The payoff was real, with better signal generation, faster adaptation, and more efficient execution. But building this infrastructure required years of engineering effort and teams that understood both finance and technology. For most asset managers, it remained prohibitively expensive.
What I learned from my experience is that DI works. It gives you an edge. But the barrier has never been whether the technology is possible, it's always been about the cost and complexity of implementation.
Looking ahead:
Large quantitative shops will continue building custom DI infrastructure because they need specialized competitive advantage. But the landscape is shifting. Enterprise-grade DI infrastructure, platforms like RelationalAI that operate natively in data clouds like Snowflake, means smaller and mid-market managers can now access capabilities that previously required massive engineering teams.

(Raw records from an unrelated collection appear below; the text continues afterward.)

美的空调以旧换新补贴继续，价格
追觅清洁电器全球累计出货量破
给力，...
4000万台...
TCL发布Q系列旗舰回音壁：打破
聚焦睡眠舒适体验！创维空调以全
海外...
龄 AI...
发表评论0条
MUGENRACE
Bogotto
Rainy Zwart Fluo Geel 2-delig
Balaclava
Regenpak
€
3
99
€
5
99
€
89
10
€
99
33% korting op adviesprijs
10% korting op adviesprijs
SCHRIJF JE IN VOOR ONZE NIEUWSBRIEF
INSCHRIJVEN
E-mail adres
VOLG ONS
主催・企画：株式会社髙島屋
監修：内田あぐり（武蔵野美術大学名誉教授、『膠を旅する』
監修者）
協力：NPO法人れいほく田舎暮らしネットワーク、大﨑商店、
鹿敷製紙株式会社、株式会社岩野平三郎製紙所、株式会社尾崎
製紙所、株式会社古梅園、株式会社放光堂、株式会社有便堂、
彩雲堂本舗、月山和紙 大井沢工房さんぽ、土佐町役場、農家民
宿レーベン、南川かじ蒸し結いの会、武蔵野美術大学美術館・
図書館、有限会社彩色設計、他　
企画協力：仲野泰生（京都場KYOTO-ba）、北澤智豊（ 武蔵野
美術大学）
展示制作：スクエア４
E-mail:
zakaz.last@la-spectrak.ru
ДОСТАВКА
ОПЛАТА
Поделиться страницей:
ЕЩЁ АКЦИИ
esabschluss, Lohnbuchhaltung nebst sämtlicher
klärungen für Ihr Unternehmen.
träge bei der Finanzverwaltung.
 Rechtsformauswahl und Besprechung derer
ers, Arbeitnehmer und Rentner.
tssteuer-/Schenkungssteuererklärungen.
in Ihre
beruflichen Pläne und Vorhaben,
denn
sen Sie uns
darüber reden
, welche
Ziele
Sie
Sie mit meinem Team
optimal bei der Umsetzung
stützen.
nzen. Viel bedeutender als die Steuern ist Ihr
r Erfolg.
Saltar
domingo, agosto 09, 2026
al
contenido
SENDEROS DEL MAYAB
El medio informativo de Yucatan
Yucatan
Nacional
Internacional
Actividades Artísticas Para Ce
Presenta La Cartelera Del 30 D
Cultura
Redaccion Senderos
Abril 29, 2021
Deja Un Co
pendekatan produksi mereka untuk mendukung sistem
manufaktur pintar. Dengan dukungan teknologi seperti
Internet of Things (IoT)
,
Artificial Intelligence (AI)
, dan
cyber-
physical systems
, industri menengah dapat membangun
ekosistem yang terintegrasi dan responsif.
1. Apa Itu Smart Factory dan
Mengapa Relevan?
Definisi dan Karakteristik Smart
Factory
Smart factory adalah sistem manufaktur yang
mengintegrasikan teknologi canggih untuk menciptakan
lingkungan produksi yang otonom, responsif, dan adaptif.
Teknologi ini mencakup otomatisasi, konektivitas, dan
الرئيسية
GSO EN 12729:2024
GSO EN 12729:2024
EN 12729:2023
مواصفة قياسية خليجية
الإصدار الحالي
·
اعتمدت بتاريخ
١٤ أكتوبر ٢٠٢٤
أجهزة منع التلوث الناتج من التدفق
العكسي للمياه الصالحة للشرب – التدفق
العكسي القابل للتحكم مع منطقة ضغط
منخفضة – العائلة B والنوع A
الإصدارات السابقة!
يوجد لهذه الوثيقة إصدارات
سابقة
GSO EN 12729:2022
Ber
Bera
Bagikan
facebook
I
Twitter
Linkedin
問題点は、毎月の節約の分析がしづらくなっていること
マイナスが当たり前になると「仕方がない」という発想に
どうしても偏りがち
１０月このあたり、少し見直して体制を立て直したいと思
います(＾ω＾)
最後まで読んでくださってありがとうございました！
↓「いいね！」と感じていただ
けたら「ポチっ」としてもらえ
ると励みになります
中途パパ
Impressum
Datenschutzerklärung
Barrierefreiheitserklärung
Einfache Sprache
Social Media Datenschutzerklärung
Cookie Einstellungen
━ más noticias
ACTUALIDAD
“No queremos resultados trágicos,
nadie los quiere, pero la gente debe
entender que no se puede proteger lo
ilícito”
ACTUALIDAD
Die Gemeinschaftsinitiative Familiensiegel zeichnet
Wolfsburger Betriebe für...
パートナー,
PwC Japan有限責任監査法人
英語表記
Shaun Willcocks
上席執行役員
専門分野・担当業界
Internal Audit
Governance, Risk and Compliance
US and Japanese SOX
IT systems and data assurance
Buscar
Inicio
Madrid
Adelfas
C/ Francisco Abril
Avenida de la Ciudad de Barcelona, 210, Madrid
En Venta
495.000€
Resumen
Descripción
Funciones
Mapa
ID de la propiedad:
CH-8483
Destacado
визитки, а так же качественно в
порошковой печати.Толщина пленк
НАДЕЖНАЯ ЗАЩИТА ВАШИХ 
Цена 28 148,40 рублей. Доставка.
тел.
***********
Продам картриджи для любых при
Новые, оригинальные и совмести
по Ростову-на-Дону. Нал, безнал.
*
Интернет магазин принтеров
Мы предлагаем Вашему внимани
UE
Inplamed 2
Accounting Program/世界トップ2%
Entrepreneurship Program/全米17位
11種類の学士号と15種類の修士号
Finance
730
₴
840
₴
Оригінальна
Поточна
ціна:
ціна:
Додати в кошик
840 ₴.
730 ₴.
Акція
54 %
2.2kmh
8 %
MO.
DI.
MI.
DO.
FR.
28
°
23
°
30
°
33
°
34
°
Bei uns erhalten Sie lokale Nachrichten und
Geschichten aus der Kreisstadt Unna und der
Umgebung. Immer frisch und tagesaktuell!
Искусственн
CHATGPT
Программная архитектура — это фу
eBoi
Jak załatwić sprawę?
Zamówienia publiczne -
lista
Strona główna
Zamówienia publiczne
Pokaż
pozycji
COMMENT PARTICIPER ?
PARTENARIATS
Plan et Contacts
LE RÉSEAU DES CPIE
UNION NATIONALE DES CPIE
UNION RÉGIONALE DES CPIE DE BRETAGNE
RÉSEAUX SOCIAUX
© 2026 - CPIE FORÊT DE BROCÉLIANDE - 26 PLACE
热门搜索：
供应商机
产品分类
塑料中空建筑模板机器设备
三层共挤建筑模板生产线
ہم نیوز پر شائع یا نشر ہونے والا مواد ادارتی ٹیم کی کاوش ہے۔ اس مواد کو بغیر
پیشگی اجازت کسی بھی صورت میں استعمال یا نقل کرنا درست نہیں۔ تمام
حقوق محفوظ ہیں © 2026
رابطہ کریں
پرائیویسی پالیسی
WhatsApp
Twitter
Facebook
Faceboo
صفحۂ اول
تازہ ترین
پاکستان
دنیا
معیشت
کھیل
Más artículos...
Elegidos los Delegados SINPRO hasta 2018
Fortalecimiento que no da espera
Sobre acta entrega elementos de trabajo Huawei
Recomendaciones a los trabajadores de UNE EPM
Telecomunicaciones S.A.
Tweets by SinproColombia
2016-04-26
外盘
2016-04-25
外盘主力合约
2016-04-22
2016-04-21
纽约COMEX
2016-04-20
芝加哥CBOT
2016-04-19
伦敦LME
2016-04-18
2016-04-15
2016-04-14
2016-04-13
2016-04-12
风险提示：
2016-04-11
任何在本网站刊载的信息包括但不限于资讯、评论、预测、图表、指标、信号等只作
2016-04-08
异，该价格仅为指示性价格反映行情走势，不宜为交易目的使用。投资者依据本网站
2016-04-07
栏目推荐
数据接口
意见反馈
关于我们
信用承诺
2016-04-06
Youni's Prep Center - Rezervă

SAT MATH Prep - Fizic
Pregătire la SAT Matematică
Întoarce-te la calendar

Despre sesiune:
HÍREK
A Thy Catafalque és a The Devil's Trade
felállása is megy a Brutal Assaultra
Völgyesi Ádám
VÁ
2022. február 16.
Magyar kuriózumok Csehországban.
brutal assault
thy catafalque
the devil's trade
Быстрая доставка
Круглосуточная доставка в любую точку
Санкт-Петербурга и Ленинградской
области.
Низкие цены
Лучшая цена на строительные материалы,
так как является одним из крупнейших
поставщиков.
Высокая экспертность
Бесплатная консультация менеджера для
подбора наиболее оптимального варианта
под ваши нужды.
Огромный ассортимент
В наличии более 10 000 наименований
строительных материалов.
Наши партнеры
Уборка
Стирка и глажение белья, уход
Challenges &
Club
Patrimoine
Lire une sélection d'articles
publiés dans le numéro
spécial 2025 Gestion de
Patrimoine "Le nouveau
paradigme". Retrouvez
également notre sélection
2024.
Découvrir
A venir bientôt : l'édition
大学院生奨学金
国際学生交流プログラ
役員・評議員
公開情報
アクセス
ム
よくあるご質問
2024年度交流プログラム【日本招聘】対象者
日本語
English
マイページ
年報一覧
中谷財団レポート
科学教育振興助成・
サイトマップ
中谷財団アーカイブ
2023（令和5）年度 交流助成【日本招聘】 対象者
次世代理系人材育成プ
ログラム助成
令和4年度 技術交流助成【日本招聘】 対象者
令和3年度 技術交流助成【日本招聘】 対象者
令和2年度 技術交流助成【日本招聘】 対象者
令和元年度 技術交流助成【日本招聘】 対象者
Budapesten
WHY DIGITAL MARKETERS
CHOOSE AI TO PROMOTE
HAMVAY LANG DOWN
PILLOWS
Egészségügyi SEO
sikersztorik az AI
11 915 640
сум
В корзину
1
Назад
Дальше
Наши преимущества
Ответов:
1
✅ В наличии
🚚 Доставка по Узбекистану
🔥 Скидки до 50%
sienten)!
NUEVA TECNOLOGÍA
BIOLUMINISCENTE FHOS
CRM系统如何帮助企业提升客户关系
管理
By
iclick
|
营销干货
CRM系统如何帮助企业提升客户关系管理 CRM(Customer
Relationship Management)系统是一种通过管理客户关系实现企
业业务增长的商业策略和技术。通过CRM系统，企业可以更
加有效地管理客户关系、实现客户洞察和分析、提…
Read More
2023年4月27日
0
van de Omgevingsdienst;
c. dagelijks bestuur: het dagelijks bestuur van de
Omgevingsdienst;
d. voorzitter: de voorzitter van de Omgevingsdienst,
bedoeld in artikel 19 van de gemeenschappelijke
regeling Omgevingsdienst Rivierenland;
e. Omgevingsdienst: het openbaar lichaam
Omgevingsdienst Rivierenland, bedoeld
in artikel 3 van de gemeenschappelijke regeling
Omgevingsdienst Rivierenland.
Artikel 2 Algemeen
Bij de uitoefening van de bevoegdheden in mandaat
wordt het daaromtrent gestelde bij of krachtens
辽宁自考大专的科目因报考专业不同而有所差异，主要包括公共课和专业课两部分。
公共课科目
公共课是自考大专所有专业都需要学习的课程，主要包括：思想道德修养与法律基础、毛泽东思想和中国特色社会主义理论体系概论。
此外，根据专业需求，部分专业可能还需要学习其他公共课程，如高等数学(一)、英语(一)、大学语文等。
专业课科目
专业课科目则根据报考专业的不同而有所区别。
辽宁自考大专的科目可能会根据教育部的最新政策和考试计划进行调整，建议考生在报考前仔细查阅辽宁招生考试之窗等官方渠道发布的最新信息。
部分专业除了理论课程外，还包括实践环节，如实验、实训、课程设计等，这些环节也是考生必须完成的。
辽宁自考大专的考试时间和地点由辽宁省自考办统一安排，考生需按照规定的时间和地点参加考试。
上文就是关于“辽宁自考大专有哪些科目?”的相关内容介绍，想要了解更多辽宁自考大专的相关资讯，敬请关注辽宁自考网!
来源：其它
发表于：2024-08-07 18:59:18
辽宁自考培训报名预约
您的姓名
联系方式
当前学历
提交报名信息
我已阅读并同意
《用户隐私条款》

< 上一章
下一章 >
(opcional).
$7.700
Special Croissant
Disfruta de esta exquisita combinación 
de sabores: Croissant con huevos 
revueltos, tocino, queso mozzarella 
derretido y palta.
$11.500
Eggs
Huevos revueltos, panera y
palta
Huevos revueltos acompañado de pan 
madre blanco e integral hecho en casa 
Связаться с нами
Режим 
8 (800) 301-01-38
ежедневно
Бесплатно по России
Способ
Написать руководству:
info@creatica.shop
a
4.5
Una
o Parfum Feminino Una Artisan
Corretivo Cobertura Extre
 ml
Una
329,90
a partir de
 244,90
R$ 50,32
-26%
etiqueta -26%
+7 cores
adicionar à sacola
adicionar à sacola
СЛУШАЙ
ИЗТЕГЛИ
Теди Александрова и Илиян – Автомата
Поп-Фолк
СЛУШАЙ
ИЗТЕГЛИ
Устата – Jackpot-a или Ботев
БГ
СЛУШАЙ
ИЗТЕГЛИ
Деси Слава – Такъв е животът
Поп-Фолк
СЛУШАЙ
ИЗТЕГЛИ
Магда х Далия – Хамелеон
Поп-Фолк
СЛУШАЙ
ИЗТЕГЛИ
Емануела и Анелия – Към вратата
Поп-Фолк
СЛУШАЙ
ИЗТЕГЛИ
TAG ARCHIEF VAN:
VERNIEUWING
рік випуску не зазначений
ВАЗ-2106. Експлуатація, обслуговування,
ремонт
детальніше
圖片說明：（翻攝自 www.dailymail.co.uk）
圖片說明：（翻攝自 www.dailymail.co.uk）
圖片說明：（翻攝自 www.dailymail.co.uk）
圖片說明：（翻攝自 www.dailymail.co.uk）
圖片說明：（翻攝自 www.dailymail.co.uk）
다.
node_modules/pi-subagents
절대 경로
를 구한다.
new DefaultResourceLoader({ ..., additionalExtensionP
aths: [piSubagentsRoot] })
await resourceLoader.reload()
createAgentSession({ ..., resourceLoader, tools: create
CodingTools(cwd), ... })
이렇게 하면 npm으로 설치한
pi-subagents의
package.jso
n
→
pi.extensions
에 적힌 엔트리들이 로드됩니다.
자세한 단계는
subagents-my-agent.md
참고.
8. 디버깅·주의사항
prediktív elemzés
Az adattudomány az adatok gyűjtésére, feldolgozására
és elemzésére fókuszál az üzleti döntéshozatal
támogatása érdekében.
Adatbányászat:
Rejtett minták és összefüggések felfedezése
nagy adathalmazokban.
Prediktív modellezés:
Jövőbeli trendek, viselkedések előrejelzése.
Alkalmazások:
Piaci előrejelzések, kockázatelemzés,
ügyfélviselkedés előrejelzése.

This doesn't commoditize DI. Edge in asset management comes from how you use these tools, not that you have them. But it does lower the barrier. The differentiation moves from "can we afford to build this?" to "can we encode our unique portfolio logic and constraints better than competitors?"
For the industry, this means the gap between DI haves and have-nots narrows. It also means that regulatory scrutiny around AI-driven decisions will intensify, with explainability and risk management becoming table stakes.
The asset managers who build robust DI capabilities while maintaining BI rigor will thrive. DI won’t be differentiated, your encoded portfolio logic will be.